Django Standalone Scripts follow-up
I was recently in need of a way to run python scripts with django settings loaded, access to models, etc. This wasn’t exactly obvious to my n00b-python-skills-bearing self, so I insta-googled: “django standalone scripts” to find the wonderfully robust article Mr. James Bennett wrote in the ye ‘ol year of 2007. Some awesome information there that ultimately lead to my success in running django standalone scripts, just wanted to summarize what I did to get this going:
- Make sure your project is in your PYTHONPATH. — This alluded me at first, but on Mac OSX it was as easy as creating a symlink from my PYTHONPATH to my project directory:
sudo ln -s /path/to/mysite /Library/Python/2.5/site-packages/mysiteThis may not be the most glamorous way of adding your project to your PYTHONPATH, as when your path to your project changes, you break your script, but it worked for me in a quick-and-dirty type of way.
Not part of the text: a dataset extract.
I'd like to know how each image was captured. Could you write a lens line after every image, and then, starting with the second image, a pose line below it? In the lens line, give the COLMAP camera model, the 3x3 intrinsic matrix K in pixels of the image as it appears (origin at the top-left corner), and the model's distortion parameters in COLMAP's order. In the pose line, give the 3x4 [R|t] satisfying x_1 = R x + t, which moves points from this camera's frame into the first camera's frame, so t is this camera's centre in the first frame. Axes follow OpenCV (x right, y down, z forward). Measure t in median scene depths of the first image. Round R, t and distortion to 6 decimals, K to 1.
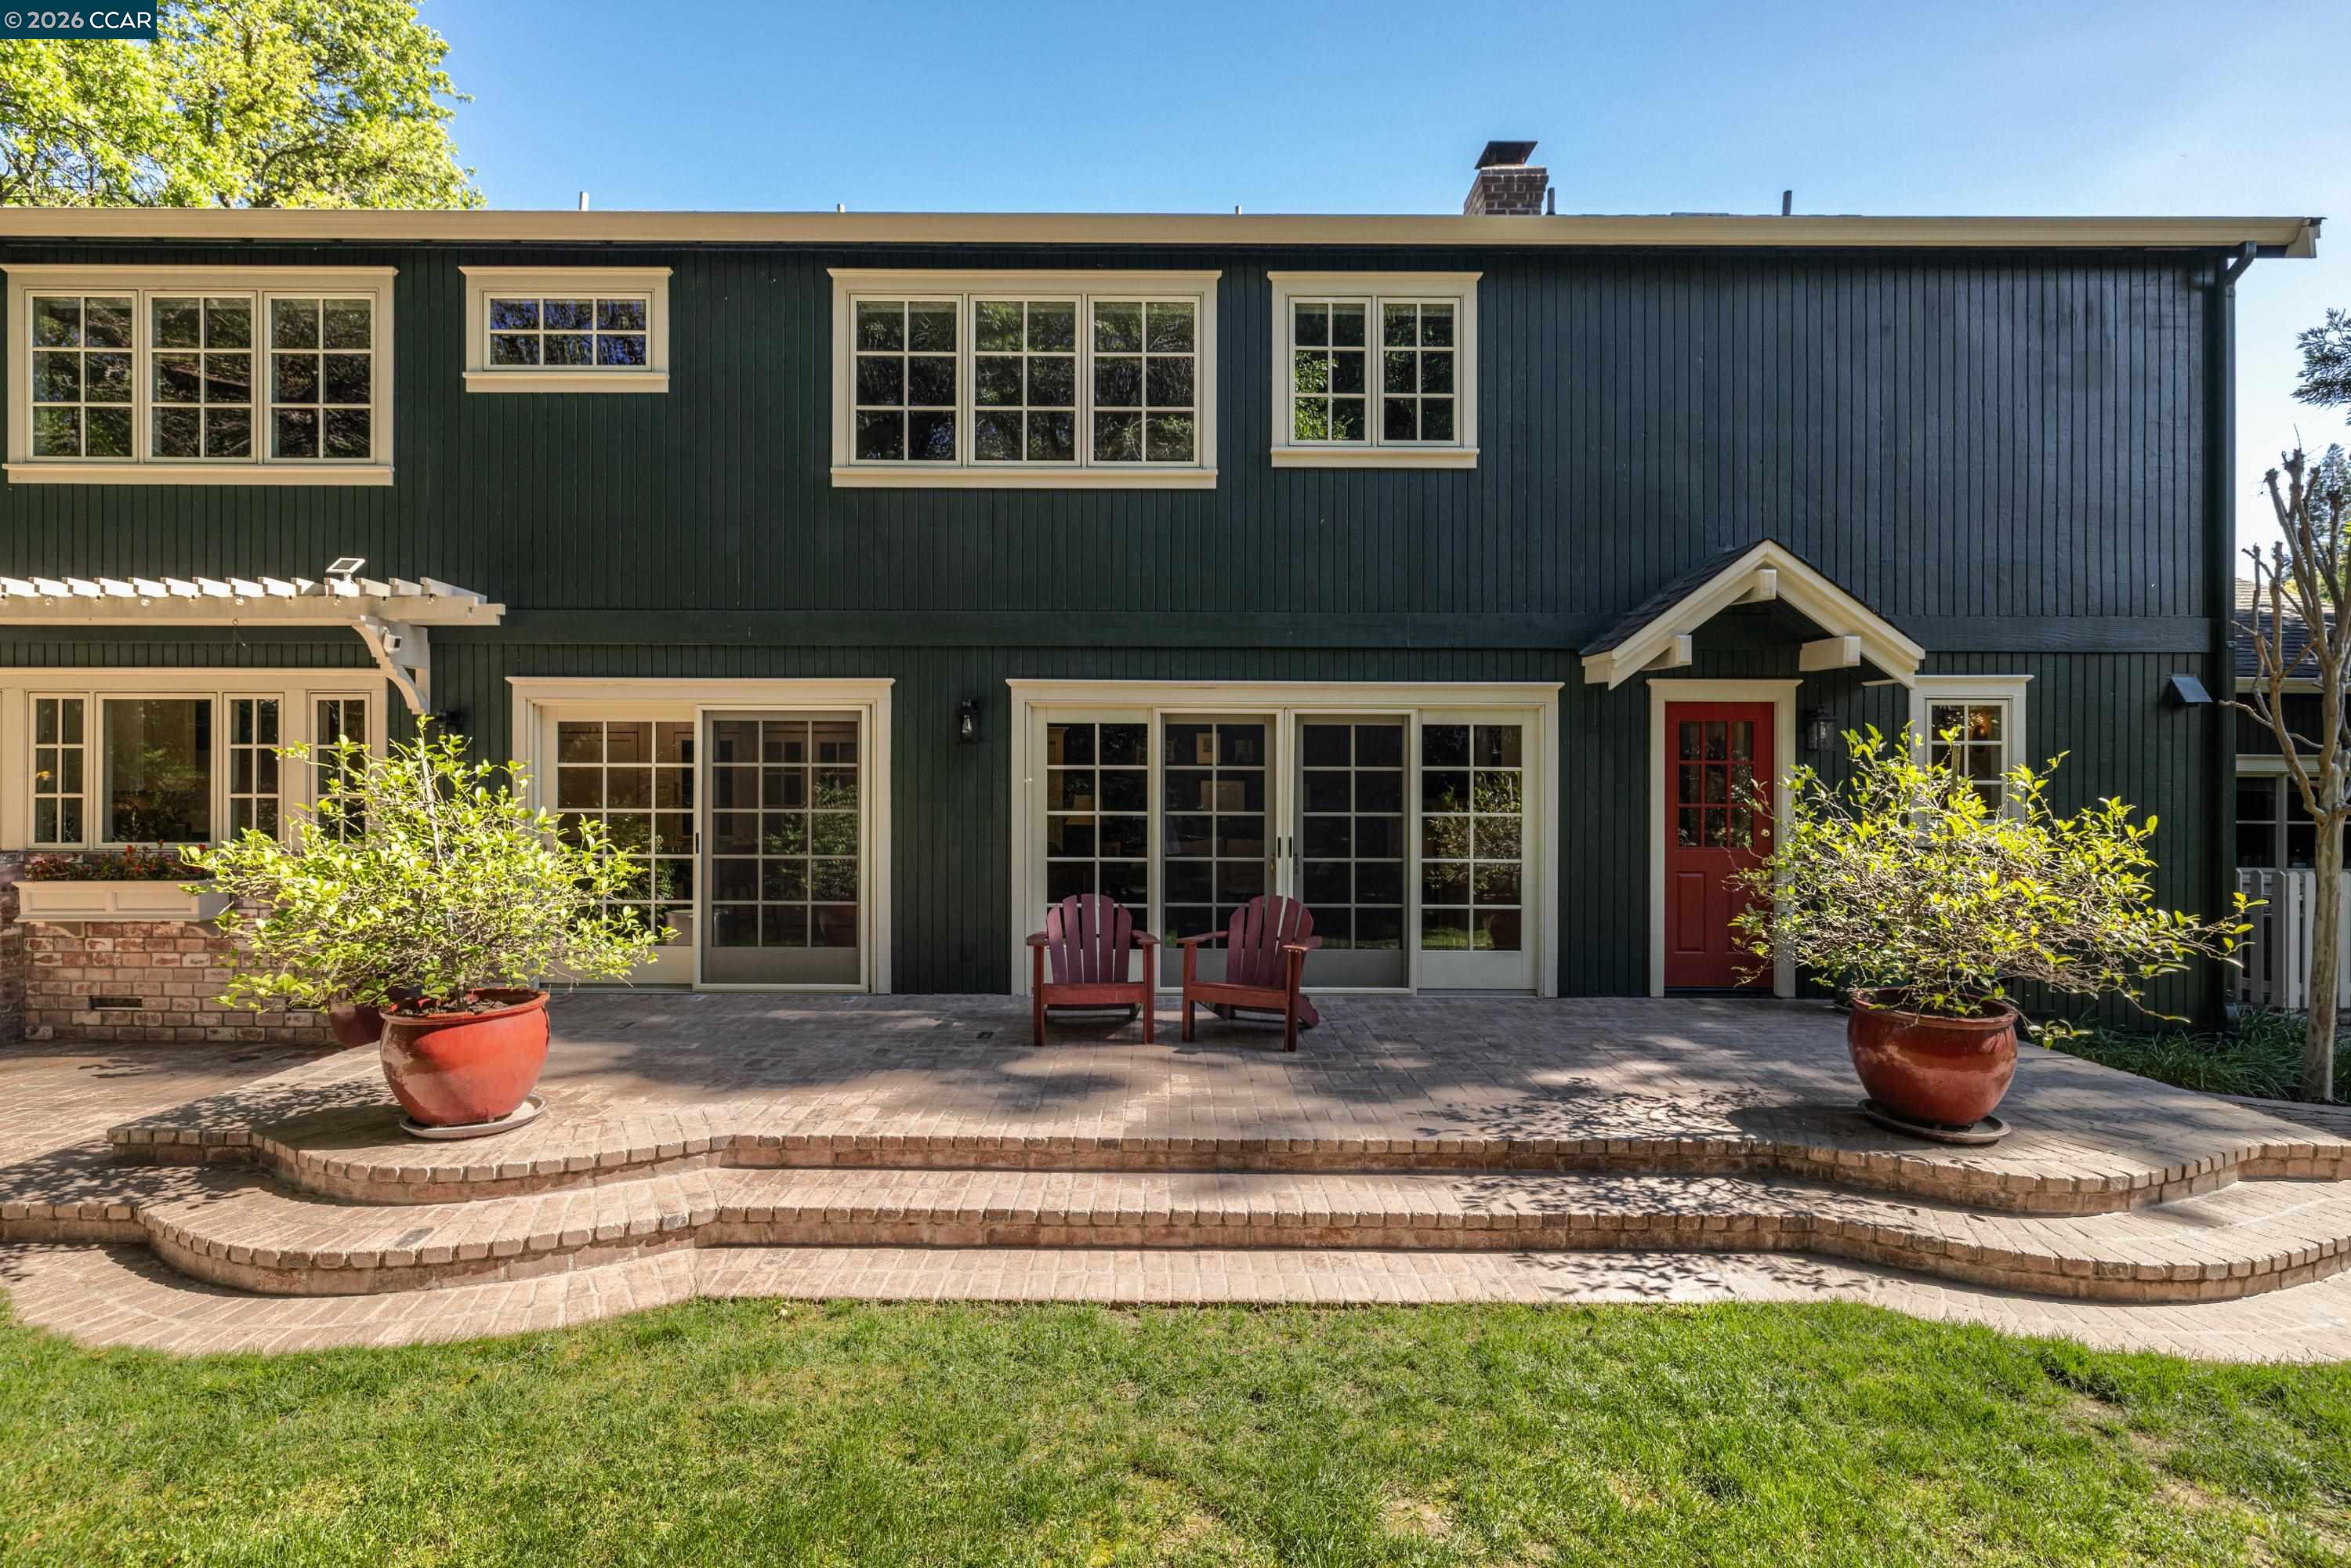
lens RADIAL K [[1140.0, 0, 1175.5], [0, 1140.0, 784.0], [0, 0, 1]] dist [0.000339, 0.000919]
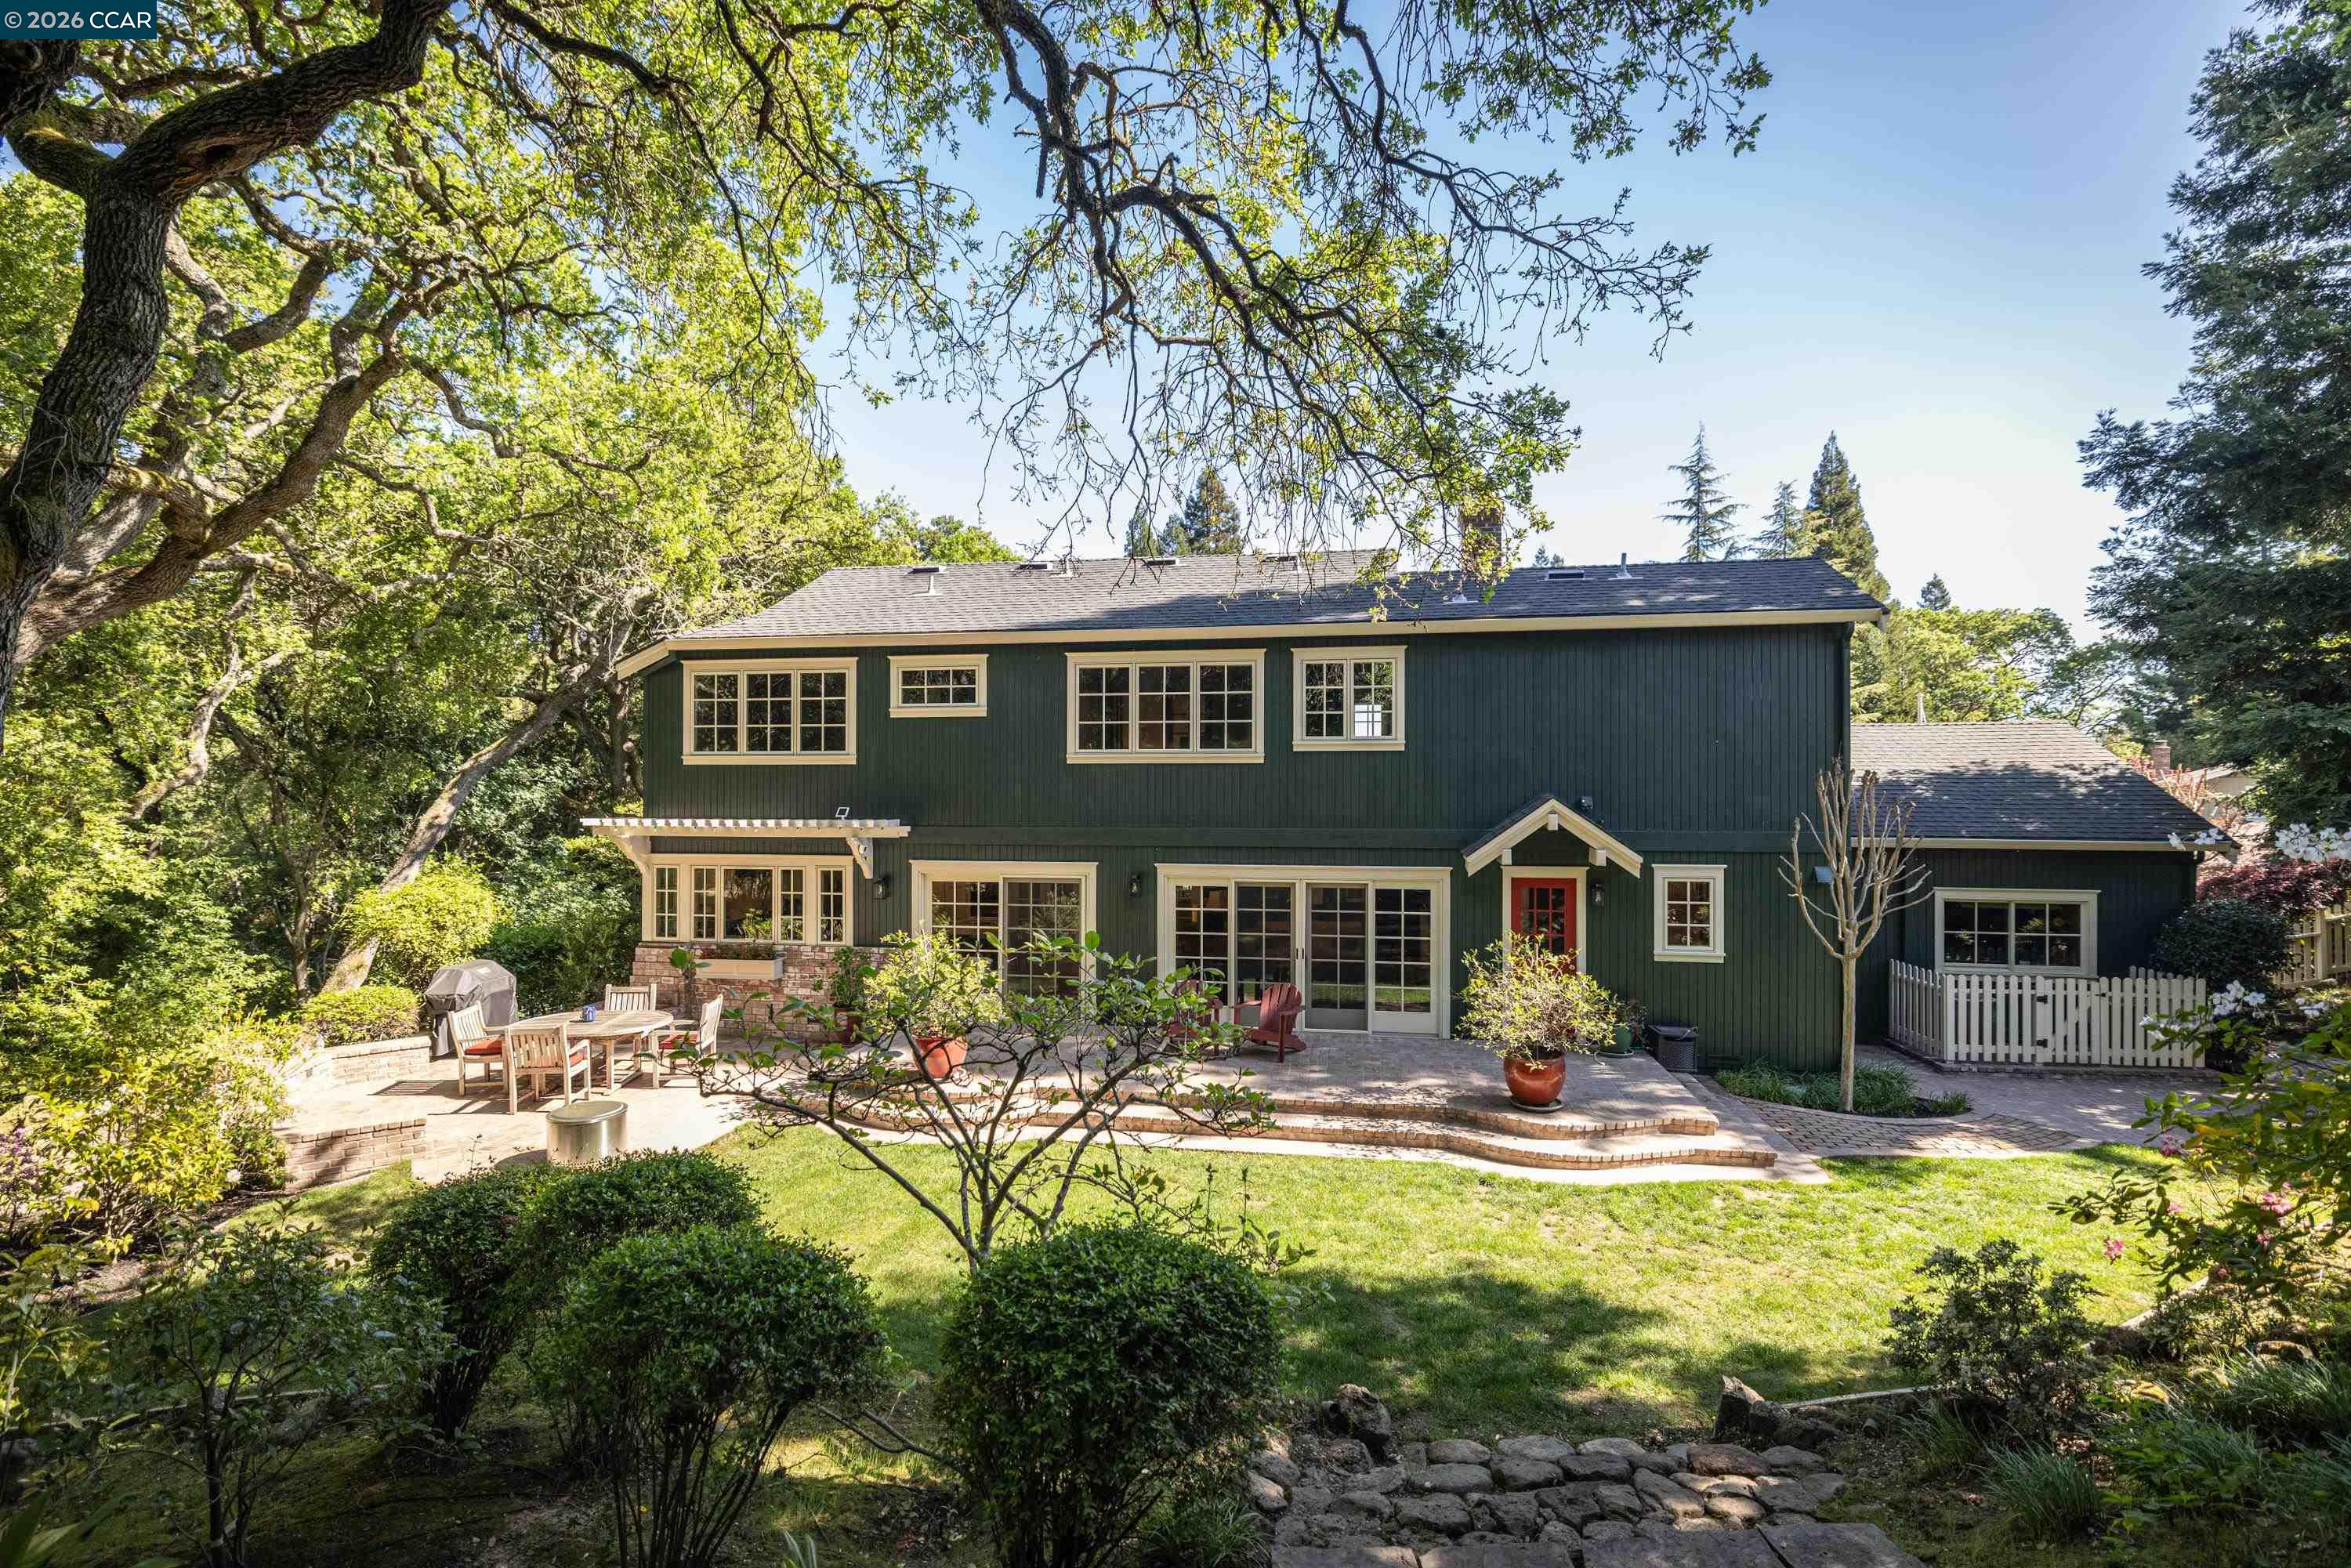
lens RADIAL K [[1115.3, 0, 1175.5], [0, 1115.3, 784.0], [0, 0, 1]] dist [0.000646, 0.000141]
pose [[0.985931, -0.002483, -0.167137, 0.201682], [0.001240, 0.999971, -0.007539, -0.211476], [0.167151, 0.007226, 0.985905, -0.852562]]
- Put this at the top of your script:
from django.core.management import setup_environ
from mysite import settings
setup_environ(settings)
With this in place, you can do all the standard stuff you would do in your views.py to interact with your models and settings. Still though, have a look at James Bennett’s article for more details and ways to run django standalone scripts.
UPDATE:
I also like one of the solutions that can be found in the comments of James’ article. Put this at the top of your script instead of creating the symlink:
import sys, os
sys.path.append(‘/home/username/django/django_projects’)
In my initial example, I was running into problems because in my django project, I load settings based on where the project lives (dev – /Users/evan/dev, production – /var/www/production, etc.). In the original case, settings would always load thinking that it was in PYTHONPATH, which isn’t good if you want to have this smart-loading of settings. I think I like this second solution more as it doesn’t break your script if your PYTHONPATH/project path changes over time.